== Supplied text ==

BBC Four’s new sitcom, Getting On, takes a bleakly comic look at life on an NHS geriatric ward. But a new report this week shows that NHS hospital treatment of many older people is no laughing matter.
The National Confidential Enquiry into Patient Outcome and Death (NCEPOD) launched its new report this week; ‘An Age Old Problem’. Its findings were disturbing, demonstrating that the NHS at present is just not equipped to deal with an ageing population. The report looked at the care given to 820 people aged over 80 from across England, Wales and Northern Ireland, all of whom died within 30 days of having surgery. It highlighted that pain management, malnutrition and delays in receiving care were all common problems. Only 38% of the patients analysed received care that could be classed as ‘good’.
Older people are too often receiving second-rate care, even though they are the highest users of NHS services. The lack of access to specialists in older people’s medicine is a real issue, particularly as people in later life make up such a significant portion of the hospital population. The continuing instance of malnutrition in hospitals is scandalous, and we’ve just re-launched our Hungry to be Heard campaign, calling on all hospital wards to effectively implement our seven steps to end malnutrition.

===
== Stored data ==

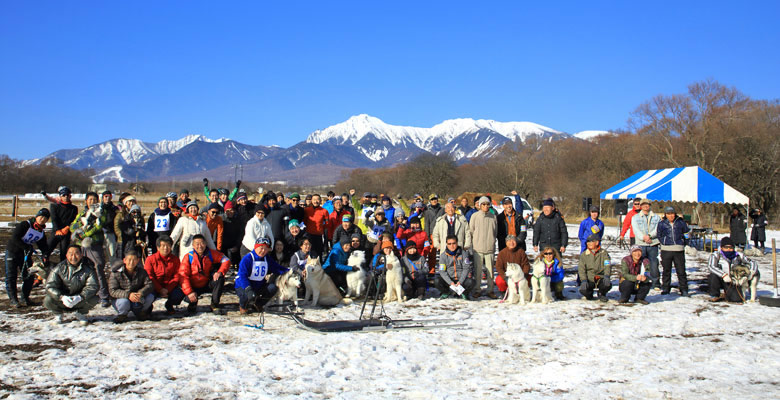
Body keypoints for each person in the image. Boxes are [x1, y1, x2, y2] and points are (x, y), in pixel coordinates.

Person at [70, 191, 110, 307]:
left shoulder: (100, 212)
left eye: (94, 200)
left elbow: (98, 226)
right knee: (82, 269)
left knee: (98, 268)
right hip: (81, 244)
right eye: (90, 199)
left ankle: (104, 295)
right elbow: (73, 225)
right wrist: (78, 230)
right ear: (86, 201)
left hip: (94, 243)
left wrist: (85, 233)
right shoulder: (82, 213)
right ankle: (85, 294)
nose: (92, 202)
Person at [43, 244, 99, 325]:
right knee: (48, 299)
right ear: (66, 255)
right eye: (70, 254)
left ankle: (81, 313)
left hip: (79, 300)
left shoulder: (88, 269)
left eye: (76, 253)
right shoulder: (59, 268)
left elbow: (93, 286)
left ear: (81, 255)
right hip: (63, 300)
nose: (73, 257)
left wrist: (80, 297)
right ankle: (58, 314)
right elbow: (50, 286)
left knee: (94, 298)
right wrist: (61, 297)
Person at [5, 208, 51, 307]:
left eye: (45, 218)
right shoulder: (25, 224)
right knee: (11, 276)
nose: (42, 219)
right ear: (37, 216)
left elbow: (43, 246)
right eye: (41, 217)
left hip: (25, 255)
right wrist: (26, 247)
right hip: (13, 252)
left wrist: (45, 255)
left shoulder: (41, 232)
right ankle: (13, 300)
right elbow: (15, 238)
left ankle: (25, 298)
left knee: (29, 277)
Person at [179, 234, 231, 315]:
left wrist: (220, 272)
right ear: (193, 245)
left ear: (206, 244)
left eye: (202, 243)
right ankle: (192, 303)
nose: (200, 246)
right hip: (193, 286)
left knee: (220, 279)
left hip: (206, 283)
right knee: (187, 295)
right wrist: (189, 292)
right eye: (197, 244)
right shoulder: (188, 257)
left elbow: (226, 260)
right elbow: (183, 275)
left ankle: (214, 304)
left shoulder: (211, 254)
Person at [235, 237, 289, 314]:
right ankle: (243, 307)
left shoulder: (266, 258)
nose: (263, 251)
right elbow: (242, 276)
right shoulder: (247, 259)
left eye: (266, 249)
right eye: (261, 248)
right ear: (256, 247)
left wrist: (289, 271)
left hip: (259, 285)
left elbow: (276, 267)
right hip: (243, 286)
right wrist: (248, 289)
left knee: (272, 288)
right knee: (246, 295)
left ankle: (258, 304)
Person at [707, 236, 759, 303]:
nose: (728, 249)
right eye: (726, 247)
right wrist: (723, 275)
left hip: (733, 280)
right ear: (722, 248)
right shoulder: (716, 255)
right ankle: (714, 295)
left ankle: (727, 294)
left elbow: (752, 262)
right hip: (720, 279)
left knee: (736, 299)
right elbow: (711, 266)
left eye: (730, 247)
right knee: (713, 276)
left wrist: (752, 271)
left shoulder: (739, 255)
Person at [108, 251, 154, 323]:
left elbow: (149, 285)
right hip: (122, 299)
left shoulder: (142, 271)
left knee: (150, 296)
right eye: (129, 260)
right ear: (124, 260)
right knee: (124, 302)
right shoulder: (116, 273)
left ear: (138, 261)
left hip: (137, 298)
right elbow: (112, 291)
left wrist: (140, 293)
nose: (131, 262)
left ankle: (142, 313)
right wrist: (128, 295)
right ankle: (122, 315)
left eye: (134, 260)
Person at [144, 235, 184, 315]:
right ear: (158, 247)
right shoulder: (150, 259)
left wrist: (167, 289)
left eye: (168, 245)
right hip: (154, 286)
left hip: (169, 286)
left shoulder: (175, 259)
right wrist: (160, 289)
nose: (166, 248)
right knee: (147, 295)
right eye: (163, 246)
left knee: (179, 294)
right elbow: (149, 276)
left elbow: (177, 276)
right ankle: (148, 307)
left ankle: (169, 305)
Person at [657, 206, 691, 296]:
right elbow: (659, 235)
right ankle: (665, 288)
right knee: (666, 270)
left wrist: (685, 242)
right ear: (665, 215)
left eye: (672, 214)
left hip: (678, 249)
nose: (670, 216)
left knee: (681, 270)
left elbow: (686, 233)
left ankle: (684, 289)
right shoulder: (662, 223)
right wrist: (663, 242)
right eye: (668, 214)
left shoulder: (681, 222)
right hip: (666, 249)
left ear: (675, 214)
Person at [469, 196, 498, 298]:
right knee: (478, 271)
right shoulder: (475, 216)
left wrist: (492, 241)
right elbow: (471, 231)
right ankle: (477, 289)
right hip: (478, 248)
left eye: (487, 204)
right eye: (483, 204)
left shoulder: (493, 217)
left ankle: (490, 290)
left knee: (490, 271)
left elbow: (495, 231)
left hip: (489, 247)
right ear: (480, 205)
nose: (486, 206)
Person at [631, 198, 661, 290]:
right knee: (637, 263)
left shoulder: (656, 217)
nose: (645, 206)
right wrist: (644, 237)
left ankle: (655, 283)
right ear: (640, 206)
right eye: (643, 205)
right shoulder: (635, 217)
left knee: (654, 263)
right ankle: (636, 282)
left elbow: (657, 229)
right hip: (641, 244)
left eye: (647, 204)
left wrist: (649, 236)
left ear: (649, 205)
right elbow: (636, 230)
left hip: (653, 243)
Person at [436, 235, 475, 300]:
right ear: (447, 244)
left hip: (460, 279)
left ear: (457, 243)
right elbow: (442, 271)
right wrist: (450, 282)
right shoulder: (443, 255)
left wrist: (460, 281)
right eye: (449, 244)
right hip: (450, 279)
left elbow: (466, 268)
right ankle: (446, 292)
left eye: (454, 243)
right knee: (437, 281)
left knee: (471, 282)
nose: (452, 246)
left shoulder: (463, 254)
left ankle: (464, 293)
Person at [46, 186, 79, 262]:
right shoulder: (54, 206)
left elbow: (73, 220)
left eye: (67, 195)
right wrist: (57, 230)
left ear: (70, 196)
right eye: (64, 195)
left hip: (66, 232)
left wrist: (67, 228)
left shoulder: (74, 208)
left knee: (64, 253)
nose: (66, 197)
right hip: (56, 231)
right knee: (47, 250)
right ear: (60, 196)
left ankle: (63, 269)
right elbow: (54, 219)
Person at [578, 234, 612, 302]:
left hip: (600, 277)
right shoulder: (584, 255)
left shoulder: (604, 253)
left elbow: (607, 265)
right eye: (588, 242)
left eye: (591, 241)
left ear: (597, 242)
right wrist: (584, 280)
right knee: (583, 290)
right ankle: (589, 294)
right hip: (589, 278)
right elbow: (581, 269)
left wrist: (607, 276)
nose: (589, 243)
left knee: (607, 284)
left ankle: (602, 294)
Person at [303, 194, 330, 258]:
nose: (316, 201)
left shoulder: (324, 211)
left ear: (320, 201)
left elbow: (326, 226)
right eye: (314, 200)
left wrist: (326, 241)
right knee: (309, 255)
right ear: (311, 201)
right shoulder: (307, 210)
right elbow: (304, 222)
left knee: (318, 256)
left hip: (319, 236)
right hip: (309, 235)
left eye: (317, 199)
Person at [101, 190, 121, 262]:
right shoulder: (99, 208)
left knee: (112, 253)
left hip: (111, 233)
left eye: (109, 197)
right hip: (100, 233)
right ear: (103, 197)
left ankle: (113, 269)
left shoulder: (114, 209)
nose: (107, 198)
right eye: (105, 196)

===

(Questions)
1) From the article on NHS care of older people, copy word for word the passage starting at "Older people are" and ending at "to end malnutrition.".
2) According to the article on NHS care of older people, what share of the patients analyzed in the report received care that could be classed as "good"?
3) Translate this sentence from the article on NHS care of older people into Spanish: "Older people are too often receiving second-rate care, even though they are the highest users of NHS services."

(Answer set)
1)
Older people are too often receiving second-rate care, even though they are the highest users of NHS services. The lack of access to specialists in older people’s medicine is a real issue, particularly as people in later life make up such a significant portion of the hospital population. The continuing instance of malnutrition in hospitals is scandalous, and we’ve just re-launched our Hungry to be Heard campaign, calling on all hospital wards to effectively implement our seven steps to end malnutrition.

2) Only 38%.

3) Con demasiada frecuencia, las personas mayores reciben una atención de segunda categoría, a pesar de que son quienes más utilizan los servicios del NHS.